Big bluestem (Andropogon gerardii) is an upright perennial ornamental grass, which reaches 4 to 6 feet tall at maturity. Once it is planted, the grass spreads very quickly. The plant blooms in the months of August and September. According to the University of Illinois Extension web site, big bluestem turns a light brown to bronze colour during the fall and remains this colour into the winter.
Big bluestem grows best in moist well-drained soil. However, the plant has a deep root system, which allows it to survive in hot, dry climates, too. It is hardy in USDA Zones 4 to 9.
Side Oats Grama
Side oats grama (Bouteloua curtipendula) is an ornamental grass native to North America. It is grey-green in colour and produces red flowers from July to September. At maturity, it will reach 2 to 3 feet in height.
According to the University of Minnesota web site, it is a very hardy plant and can tolerate dry slopes and poor soils. It is hardy to Zone 3.
Feather Reed Grass
Feather reed grass (Calamagrostis acutiflora) is an upright plant that grows together in clumps. At maturity, it will reach about 3 to 5 feet in height. The plant generally flowers in June and July, producing reddish-white flowers. According to the University of Illinois Extension, the grass tolerates a wide range of conditions, from sun to light shade. It can also survive in dry climates, although in these conditions the grass tends to be shorter. Feather reed grass is hardy in Zones 5 to 9.
Japanese silvergrass (Miscanthus sinensis) is native to eastern Asia, and has since become a popular ornamental grass in North America. It reaches 2 to 10 feet in height at maturity. Once it has matured, the grass is known to spread easily and quickly. It prefers full sunlight, but will tolerate a wide range of conditions, including drought. It is hardy in Zones 4 to 5.

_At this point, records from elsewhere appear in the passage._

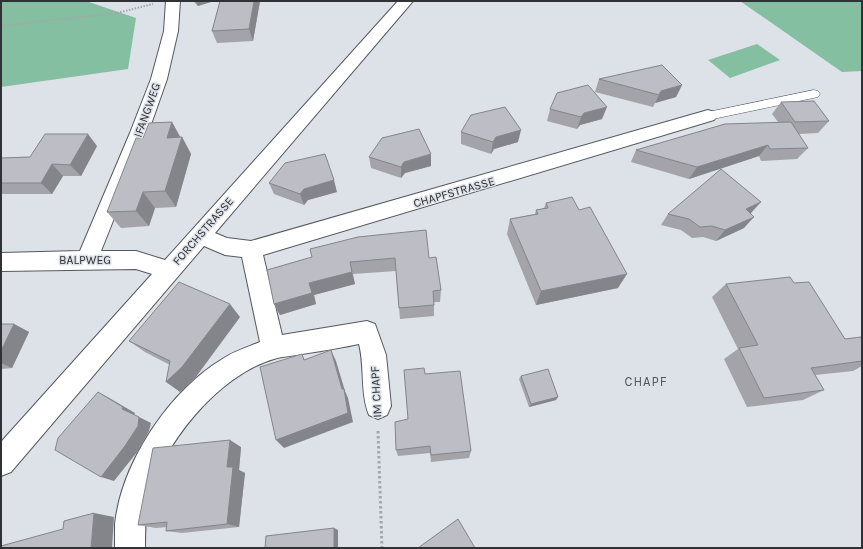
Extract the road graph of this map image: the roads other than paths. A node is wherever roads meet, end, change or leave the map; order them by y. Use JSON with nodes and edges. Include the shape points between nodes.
{"nodes":[{"id":1,"x":406,"y":1,"type":"edge"},
{"id":2,"x":165,"y":2,"type":"edge"},
{"id":3,"x":814,"y":94,"type":"dead end"},
{"id":4,"x":708,"y":116,"type":"joint"},
{"id":5,"x":199,"y":235,"type":"junction"},
{"id":6,"x":251,"y":250,"type":"junction"},
{"id":7,"x":87,"y":260,"type":"junction"},
{"id":8,"x":1,"y":262,"type":"edge"},
{"id":9,"x":168,"y":270,"type":"junction"},
{"id":10,"x":272,"y":348,"type":"junction"},
{"id":11,"x":378,"y":406,"type":"road end"},
{"id":12,"x":1,"y":462,"type":"edge"},
{"id":13,"x":130,"y":548,"type":"edge"}],
"edges":[{"from":1,"to":5,"type":"street","name":"FORCHSTRASSE"},
{"from":2,"to":7,"type":"street","name":"IFANGWEG","via":[[171,31],[159,79]]},
{"from":3,"to":4,"type":"lane"},
{"from":4,"to":6,"type":"street","name":"CHAPFSTRASSE"},
{"from":5,"to":6,"type":"street","name":"CHAPFSTRASSE","via":[[225,246]]},
{"from":5,"to":9,"type":"street","name":"FORCHSTRASSE"},
{"from":6,"to":10,"type":"street"},
{"from":7,"to":8,"type":"street","name":"BALPWEG"},
{"from":7,"to":9,"type":"street","name":"BALPWEG","via":[[136,260]]},
{"from":9,"to":12,"type":"street","name":"FORCHSTRASSE"},
{"from":10,"to":11,"type":"street","name":"IM CHAPF","via":[[367,332],[374,355]]},
{"from":10,"to":13,"type":"street","name":"IM CHAPF","via":[[232,367],[217,378],[192,399],[174,422],[156,448],[139,485],[130,523]]}]}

Ribbon grass (Phalaris arundinacea) is native to the north temperate regions. It is green in colour and produces white to pale pink coloured flowers in early summer. At maturity, it will reach about 1 to 3 feet in height. According to the University of Vermont site, it thrives in wet climates, but it will tolerate dry conditions. It can also survive in sun or partial shade. It is hardy in Zones 4 to 9.